_WRITTEN TASK_
The records below should be copied in full, exactly as shown.

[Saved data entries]
• • • • •

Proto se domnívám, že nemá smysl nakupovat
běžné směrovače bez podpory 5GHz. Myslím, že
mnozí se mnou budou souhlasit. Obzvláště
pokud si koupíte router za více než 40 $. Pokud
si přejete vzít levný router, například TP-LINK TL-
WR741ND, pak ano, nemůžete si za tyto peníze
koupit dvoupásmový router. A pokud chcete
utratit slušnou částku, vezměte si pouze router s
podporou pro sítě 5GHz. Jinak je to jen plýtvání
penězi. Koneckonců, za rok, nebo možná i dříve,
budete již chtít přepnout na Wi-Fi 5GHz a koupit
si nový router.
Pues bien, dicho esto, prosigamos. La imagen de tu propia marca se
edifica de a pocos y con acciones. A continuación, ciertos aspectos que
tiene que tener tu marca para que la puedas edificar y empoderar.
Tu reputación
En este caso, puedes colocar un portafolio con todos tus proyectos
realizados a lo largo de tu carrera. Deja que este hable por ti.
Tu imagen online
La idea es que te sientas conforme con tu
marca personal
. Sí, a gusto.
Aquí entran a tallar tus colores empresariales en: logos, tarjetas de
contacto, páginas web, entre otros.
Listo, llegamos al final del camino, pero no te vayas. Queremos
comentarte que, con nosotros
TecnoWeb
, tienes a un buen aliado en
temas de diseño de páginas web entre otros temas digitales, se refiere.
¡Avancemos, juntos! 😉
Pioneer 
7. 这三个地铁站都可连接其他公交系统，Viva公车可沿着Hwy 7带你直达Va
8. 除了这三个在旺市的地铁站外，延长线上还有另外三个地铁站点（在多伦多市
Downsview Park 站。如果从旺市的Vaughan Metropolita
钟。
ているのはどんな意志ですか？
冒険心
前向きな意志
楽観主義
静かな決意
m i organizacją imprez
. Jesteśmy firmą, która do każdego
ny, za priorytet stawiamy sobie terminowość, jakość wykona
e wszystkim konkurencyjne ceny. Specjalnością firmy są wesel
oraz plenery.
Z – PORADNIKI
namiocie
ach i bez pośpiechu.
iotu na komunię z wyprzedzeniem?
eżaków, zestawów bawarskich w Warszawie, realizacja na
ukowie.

• • • • •

_SOLVED PROBLEM_
Proto se domnívám, že nemá smysl nakupovat
běžné směrovače bez podpory 5GHz. Myslím, že
mnozí se mnou budou souhlasit. Obzvláště
pokud si koupíte router za více než 40 $. Pokud
si přejete vzít levný router, například TP-LINK TL-
WR741ND, pak ano, nemůžete si za tyto peníze
koupit dvoupásmový router. A pokud chcete
utratit slušnou částku, vezměte si pouze router s
podporou pro sítě 5GHz. Jinak je to jen plýtvání
penězi. Koneckonců, za rok, nebo možná i dříve,
budete již chtít přepnout na Wi-Fi 5GHz a koupit
si nový router.
Pues bien, dicho esto, prosigamos. La imagen de tu propia marca se
edifica de a pocos y con acciones. A continuación, ciertos aspectos que
tiene que tener tu marca para que la puedas edificar y empoderar.
Tu reputación
En este caso, puedes colocar un portafolio con todos tus proyectos
realizados a lo largo de tu carrera. Deja que este hable por ti.
Tu imagen online
La idea es que te sientas conforme con tu
marca personal
. Sí, a gusto.
Aquí entran a tallar tus colores empresariales en: logos, tarjetas de
contacto, páginas web, entre otros.
Listo, llegamos al final del camino, pero no te vayas. Queremos
comentarte que, con nosotros
TecnoWeb
, tienes a un buen aliado en
temas de diseño de páginas web entre otros temas digitales, se refiere.
¡Avancemos, juntos! 😉
Pioneer 
7. 这三个地铁站都可连接其他公交系统，Viva公车可沿着Hwy 7带你直达Va
8. 除了这三个在旺市的地铁站外，延长线上还有另外三个地铁站点（在多伦多市
Downsview Park 站。如果从旺市的Vaughan Metropolita
钟。
ているのはどんな意志ですか？
冒険心
前向きな意志
楽観主義
静かな決意
m i organizacją imprez
. Jesteśmy firmą, która do każdego
ny, za priorytet stawiamy sobie terminowość, jakość wykona
e wszystkim konkurencyjne ceny. Specjalnością firmy są wesel
oraz plenery.
Z – PORADNIKI
namiocie
ach i bez pośpiechu.
iotu na komunię z wyprzedzeniem?
eżaków, zestawów bawarskich w Warszawie, realizacja na
ukowie.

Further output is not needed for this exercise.